Abaixo, em uma visão lateral da descida, uma linha verde traça o percurso do módulo na atmosfera onde também são representados:
- Uma seção da superfície do astro indicando a sua curvatura e a sua dimensão;
- Uma referência de tamanho do Monte Everest sobre essa superfície;
- Uma seta apontada para o orbitador Cassini;
- Uma seta apontada para o Sol;
- Uma seta horizontal apontando para o Este.
Do lado direito superior do disco é disposto o tempo da missão na forma numérica e o tempo universal através de um relógio analógico.
Logo abaixo uma bússola indicando os pontos cardeais e dentro dela uma representação da direção de Cassini, da direção da câmera e da direção do Sol.
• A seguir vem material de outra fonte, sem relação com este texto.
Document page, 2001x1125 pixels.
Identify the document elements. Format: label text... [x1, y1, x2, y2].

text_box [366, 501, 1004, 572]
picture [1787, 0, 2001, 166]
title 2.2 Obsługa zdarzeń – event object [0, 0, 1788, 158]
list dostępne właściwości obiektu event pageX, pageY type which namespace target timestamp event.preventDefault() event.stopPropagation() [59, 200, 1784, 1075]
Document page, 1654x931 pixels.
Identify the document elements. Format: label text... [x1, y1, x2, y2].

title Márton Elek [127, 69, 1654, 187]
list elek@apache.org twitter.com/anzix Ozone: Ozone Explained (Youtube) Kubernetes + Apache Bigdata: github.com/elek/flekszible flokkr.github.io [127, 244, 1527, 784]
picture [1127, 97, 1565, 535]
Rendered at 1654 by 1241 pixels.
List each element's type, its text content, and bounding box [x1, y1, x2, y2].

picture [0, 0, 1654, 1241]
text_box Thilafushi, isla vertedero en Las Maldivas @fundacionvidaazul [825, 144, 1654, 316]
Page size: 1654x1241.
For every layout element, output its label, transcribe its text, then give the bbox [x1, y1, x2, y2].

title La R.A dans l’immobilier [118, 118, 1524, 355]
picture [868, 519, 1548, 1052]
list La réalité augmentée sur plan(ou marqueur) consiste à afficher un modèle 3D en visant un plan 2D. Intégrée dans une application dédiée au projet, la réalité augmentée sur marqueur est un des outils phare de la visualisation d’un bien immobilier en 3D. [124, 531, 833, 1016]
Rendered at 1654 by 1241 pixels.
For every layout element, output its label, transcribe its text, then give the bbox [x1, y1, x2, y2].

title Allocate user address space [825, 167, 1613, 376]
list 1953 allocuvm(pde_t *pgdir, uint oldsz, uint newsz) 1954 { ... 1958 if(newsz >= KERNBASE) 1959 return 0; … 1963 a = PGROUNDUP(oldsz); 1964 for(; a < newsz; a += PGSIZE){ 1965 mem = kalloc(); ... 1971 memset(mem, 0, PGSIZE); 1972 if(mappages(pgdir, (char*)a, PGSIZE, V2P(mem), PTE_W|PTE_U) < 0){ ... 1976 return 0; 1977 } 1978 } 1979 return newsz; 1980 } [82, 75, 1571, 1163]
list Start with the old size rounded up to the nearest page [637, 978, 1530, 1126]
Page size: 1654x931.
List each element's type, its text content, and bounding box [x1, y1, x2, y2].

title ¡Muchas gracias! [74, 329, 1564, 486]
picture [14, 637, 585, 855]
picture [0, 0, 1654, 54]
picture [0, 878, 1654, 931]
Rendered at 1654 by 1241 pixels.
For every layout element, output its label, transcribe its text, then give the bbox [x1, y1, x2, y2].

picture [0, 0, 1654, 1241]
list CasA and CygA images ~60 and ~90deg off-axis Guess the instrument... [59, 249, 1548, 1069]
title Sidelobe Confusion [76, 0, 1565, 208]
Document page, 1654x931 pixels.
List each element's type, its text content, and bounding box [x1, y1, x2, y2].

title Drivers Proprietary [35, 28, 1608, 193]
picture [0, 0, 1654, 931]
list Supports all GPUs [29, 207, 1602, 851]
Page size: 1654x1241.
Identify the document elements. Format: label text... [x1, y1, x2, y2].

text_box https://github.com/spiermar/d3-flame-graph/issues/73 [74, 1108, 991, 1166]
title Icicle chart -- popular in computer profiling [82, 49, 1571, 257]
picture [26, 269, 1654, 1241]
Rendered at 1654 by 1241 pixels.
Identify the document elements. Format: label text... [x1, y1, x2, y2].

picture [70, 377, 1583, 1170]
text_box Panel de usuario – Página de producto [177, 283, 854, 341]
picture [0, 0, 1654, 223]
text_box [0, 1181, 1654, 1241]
A medida que a animação corre, é possível notar como nos primeiros momentos a câmera gira freneticamente até que vai se estabilizando a medida que o a velocidade de queda módulo diminui.
Mais à direita temos uma coluna dividida em seis blocos, cada um apresentando conjuntos de dados classificados por parâmetros diversos (altitude, velocidade, velocidade do vento, pressão, temperatura, etc.), tipos e quantidades de imagens captadas, faixa espectral, fotometria, força do sinal para a Cassini e rotação.
A composição de todos esses elementos em uma única interface é muito harmônica. E essa sensação se intensifica por causa da feliz inserção da trilha sonora. É muito interessante a percepção do movimento conjunto de todos os elementos da interface embalados pelos silvos, trinados e batuques da música.
Encerrada a descida, a representação esquemática dos paraquedas os mostra estendidos no solo e no lugar da imagem circular central surgem três imagens verticais lado a lado. A primeira mostra uma fotografia da superfície da Lua com uma pegada em primeiro plano e um astronauta ao lado da bandeira dos EUA ao fundo. A segunda é uma fotografia da superfície de Titã no formato bruto (raw) onde se vê o solo e alguns seixos que vão se espalhando até o horizonte. E a terceira é a mesma fotografia que a anterior, porém no formato composto (em cores).
De acordo com a legenda, a imagem da Lua tem o propósito de oferecer uma referência de escala para a fotografia da superfície de Titã. Mas acaba sendo bem mais do que isso, ela assina a autoria do feito épico que, apesar da bandeira que lá se encontra, pertence a toda a humanidade.
EPÍLOGO
No dia 19 de abril de 2017 Cassini fez a sua última órbita ao redor de Saturno para, em seguida, mergulhar para sempre nas entranhas turbulentas do Deus do Tempo.